Dark Side of Sustainable Aquaculture: Underpaid Staff at Victory Farms Ltd Endure Grueling Hours in Harsh Conditions for Pennies While Foreign While Foreign Executives Pocket Millions
Victory Farms Ltd, a social venture based near Kenya’s Lake Victoria, has been hit by serious… pic.twitter.com/rA5gRpC38X
— Cyprian, Is Nyakundi (@C_NyaKundiH) September 21, 2024
The senior management team, predominantly foreign (mainly West African), is accused of engaging in unethical business practices that undermine local market dynamics. They act as suppliers, distributors, and retailers within the same market, denying local market vendors opportunities and driving many out of business. Employees report a hostile work environment, where dissent is met with threats of job loss, creating a culture of fear.
Claims of unfair pricing also emerge, as the company promotes an image of affordability while continually hiking prices, adversely affecting local vendors who rely on fish sales for their livelihoods.
Furthermore, the company reportedly favors imported labor over qualified Kenyans for key positions, despite the existence of capable local candidates. Roles such as head of security, head of projects, and head of IT are filled by individuals with little understanding of the local context, disregarding Kenyan labor laws.

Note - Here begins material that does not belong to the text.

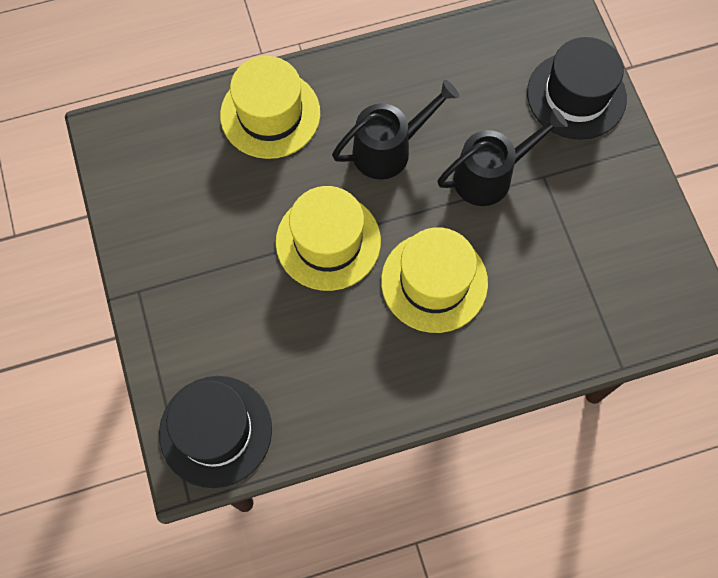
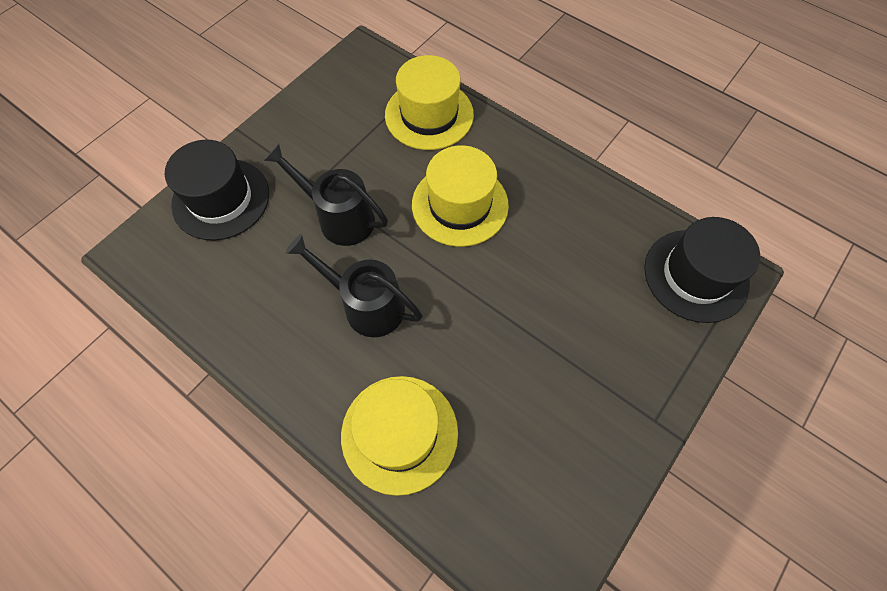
camera: 125 degrees left, 5 degrees down
yellow hat [276,186,381,291] -> yellow hat moved to [385,55,474,150]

This practice allows West African personnel to dominate decision-making, often treating local staff poorly and dismissing those perceived as threats to their authority.
The high turnover rate reflects a lack of job security, particularly for many desperate widows working at the farm. Recently, 20 employees were unjustly dismissed over a minor uniform dispute, which could have been resolved amicably.
Disciplinary actions are often handled by the CEO, HR manager, and head of security, who are husband and wife, leading to potential biases in case hearings. Additionally, the resignation of the HR director has raised concerns about the CEO’s poor policies and their impact on employee welfare.
There are reports of impending dismissals aimed at clearing positions for expatriates considered loyal to the CEO, further complicating the already tense work environment.